Dengan inovasi teknologi, kata Syamsunar, sampah-sampah ini bisa diolah menjadi kaso, papan, kursi, meja, bangku taman, bahkan genteng. Menurut Syamsunar, jika diberi sentuhan seni dengan inovasi teknologi, hasil olahan sampah bisa menjadi kanvas lukisan, hiasan dinding, sampai seni patung.
Penjelasan Syamsunar pun bukan sekedar teori. Dia mengungkapkan hal ini sudah dia implementasikan di Tempat Pengelolaan Sampah Terpadu 3R Desa Adat Seminyak, Bali.

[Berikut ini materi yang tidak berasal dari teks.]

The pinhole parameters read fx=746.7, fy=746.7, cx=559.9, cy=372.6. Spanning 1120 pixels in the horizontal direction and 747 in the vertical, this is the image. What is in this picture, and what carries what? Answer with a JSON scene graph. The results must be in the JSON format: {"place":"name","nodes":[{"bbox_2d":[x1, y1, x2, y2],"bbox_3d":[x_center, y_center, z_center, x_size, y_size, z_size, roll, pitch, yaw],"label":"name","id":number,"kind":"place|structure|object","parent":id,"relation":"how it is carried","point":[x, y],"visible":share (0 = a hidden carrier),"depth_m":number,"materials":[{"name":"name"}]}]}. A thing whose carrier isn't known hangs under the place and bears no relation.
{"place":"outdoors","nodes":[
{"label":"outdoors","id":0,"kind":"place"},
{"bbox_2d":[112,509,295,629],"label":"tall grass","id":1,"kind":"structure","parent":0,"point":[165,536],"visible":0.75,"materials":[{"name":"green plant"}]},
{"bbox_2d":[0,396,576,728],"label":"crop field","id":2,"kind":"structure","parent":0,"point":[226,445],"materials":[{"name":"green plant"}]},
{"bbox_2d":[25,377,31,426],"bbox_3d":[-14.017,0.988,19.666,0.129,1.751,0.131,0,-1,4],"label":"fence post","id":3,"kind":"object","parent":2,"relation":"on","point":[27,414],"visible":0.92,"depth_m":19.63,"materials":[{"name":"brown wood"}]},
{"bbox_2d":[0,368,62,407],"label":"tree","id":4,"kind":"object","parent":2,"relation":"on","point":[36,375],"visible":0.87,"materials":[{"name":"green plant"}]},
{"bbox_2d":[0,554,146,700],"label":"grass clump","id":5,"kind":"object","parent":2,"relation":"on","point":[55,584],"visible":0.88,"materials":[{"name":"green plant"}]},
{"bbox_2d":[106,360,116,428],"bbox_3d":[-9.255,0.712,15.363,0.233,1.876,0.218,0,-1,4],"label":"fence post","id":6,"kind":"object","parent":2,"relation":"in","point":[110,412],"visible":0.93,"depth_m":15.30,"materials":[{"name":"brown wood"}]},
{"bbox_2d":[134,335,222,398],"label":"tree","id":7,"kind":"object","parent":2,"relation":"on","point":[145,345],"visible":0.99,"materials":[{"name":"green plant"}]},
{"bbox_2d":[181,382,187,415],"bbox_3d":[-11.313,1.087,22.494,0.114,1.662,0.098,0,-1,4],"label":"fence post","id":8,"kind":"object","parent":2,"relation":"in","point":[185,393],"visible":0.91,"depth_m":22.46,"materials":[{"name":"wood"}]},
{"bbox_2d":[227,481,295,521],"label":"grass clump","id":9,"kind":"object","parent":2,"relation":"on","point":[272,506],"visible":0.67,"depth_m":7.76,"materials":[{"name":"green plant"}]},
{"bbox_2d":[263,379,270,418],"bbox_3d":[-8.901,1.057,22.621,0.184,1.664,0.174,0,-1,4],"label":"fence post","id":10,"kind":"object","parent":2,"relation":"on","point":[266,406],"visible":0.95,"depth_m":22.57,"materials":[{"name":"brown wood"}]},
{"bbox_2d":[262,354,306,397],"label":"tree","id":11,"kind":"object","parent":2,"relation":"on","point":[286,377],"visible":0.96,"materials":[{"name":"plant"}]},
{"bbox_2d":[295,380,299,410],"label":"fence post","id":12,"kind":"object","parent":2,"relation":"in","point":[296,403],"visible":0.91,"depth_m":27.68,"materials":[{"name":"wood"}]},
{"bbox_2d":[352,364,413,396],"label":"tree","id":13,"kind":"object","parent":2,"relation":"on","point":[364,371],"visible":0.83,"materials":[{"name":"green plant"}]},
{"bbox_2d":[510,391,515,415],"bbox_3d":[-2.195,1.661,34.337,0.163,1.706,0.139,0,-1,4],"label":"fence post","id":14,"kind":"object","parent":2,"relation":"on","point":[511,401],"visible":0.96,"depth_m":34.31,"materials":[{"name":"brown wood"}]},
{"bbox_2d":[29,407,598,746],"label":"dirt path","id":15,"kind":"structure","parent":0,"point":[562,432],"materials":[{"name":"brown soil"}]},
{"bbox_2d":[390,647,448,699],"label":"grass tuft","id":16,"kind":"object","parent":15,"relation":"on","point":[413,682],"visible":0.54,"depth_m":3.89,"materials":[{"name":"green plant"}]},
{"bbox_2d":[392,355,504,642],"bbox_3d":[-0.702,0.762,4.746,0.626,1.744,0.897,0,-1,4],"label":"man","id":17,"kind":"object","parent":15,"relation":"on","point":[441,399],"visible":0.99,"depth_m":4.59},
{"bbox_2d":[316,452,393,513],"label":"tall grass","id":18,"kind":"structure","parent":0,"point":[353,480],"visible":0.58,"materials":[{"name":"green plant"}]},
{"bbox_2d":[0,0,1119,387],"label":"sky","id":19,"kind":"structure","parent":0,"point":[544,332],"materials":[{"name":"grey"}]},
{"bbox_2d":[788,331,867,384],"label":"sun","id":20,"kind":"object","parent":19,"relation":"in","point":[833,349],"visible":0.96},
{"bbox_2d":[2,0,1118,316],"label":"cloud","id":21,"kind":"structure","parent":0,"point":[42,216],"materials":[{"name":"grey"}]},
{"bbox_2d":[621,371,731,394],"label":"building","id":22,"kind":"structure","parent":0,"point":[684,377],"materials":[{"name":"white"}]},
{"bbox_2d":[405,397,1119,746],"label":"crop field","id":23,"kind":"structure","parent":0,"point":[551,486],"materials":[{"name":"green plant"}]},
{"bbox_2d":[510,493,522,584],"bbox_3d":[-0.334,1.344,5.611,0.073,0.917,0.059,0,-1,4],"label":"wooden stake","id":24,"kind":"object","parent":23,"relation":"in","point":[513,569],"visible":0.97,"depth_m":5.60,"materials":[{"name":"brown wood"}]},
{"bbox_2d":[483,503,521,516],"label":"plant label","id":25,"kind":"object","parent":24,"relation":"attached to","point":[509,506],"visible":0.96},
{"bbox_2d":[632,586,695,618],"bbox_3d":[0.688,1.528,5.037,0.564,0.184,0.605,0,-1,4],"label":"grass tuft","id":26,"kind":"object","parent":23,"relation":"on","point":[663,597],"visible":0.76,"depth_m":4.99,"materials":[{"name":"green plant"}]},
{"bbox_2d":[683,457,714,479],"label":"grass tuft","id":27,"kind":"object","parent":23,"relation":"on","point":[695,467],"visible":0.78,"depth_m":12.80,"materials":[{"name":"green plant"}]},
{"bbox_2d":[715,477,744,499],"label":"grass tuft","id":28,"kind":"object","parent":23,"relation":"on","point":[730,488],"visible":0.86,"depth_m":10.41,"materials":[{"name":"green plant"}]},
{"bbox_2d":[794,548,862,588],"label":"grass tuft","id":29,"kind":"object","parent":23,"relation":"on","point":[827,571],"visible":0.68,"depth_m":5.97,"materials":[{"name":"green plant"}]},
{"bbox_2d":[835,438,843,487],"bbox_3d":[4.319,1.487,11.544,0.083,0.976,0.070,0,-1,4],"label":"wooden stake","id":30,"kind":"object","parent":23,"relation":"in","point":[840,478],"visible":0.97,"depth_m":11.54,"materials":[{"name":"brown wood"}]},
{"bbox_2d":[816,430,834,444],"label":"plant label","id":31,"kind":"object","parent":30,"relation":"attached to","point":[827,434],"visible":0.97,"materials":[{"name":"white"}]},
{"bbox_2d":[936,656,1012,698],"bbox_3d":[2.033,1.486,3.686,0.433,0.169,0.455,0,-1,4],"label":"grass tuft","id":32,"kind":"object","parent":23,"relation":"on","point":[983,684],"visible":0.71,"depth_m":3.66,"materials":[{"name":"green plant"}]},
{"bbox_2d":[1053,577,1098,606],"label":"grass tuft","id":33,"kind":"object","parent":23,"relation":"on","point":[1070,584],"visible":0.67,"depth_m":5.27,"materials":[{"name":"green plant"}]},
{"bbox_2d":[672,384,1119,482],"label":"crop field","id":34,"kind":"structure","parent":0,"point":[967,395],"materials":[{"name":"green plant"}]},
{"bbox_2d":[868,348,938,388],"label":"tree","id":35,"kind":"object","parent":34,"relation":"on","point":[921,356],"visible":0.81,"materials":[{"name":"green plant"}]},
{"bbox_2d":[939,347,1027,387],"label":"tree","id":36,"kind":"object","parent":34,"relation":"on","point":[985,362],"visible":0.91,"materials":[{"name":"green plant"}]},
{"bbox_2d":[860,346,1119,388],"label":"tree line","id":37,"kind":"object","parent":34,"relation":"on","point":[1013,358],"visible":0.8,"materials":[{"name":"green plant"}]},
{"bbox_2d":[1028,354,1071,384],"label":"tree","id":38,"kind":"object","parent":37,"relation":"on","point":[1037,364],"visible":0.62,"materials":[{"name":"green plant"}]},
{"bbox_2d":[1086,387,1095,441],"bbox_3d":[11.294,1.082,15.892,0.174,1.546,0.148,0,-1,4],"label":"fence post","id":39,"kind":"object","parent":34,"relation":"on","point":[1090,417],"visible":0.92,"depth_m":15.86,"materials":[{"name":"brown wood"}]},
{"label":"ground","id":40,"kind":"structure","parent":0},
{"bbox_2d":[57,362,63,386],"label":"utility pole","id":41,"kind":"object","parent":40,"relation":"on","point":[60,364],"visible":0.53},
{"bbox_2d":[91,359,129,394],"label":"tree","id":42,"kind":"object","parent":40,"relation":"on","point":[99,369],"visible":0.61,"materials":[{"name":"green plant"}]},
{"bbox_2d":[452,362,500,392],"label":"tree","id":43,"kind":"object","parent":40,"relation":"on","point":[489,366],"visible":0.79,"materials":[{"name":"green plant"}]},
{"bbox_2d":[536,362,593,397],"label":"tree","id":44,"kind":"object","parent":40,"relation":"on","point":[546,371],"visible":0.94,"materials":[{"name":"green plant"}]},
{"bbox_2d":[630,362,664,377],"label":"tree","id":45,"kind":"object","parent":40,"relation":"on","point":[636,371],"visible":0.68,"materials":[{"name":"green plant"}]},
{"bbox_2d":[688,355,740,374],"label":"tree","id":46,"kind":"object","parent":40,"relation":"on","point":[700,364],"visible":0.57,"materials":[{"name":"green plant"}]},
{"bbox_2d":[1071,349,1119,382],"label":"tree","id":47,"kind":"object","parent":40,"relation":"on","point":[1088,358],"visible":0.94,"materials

Meski belum berusia 3 tahun, dengan inovasi teknologi pengelolaan sampah yang dia gawangi, Desa Adat Seminyak telah membuka lapangan kerja bagi lebih dari 50 orang. Pendapatan desa perbulan dari hasil pengelolaan sampah tidak kurang dari Rp200 juta dan mengelola lebih dari 2.400 ton sampah per bulan.
“Karena itu saya bilang, desa ini bisa menjadi pelopor untuk mewujudkan kota tanpa TPA. Kenapa tanpa TPA? Karena sampah-sampah dikelola di setiap desa, jadi ga ada lagi sampah yang perlu diangkut ke TPA, artinya kan kita ga perlu TPA lagi. Bahkan sampah yang dikelola di desa-desa malah meningkatkan perekonomian desa,” tutup Syamsunar.
Untuk diketahui, workshop ini dihadiri oleh Dirjen Pengembangan Ekonomi dan Investasi Kemendes PDTT, Harlina Sulistyorini sebagai keynote speaker dengan pembicara lainnya yaitu Direktur Pelayanan Investasi Kemendes PDTT, Supriyadi, Asdep Kewirausahaan Pemuda Deputi Bidang Pengembangan Pemuda Kemenpora RI, Ing Hendro Wicaksono, Direktur Utama PT Humindo Mega Pratama selaku Produsen Industri Mesin Daur Ulang (Dalang), Syamsunar dan Direktur Eksekutif Youth Climatree Indonesia, Dr Robert E. Sudarwan.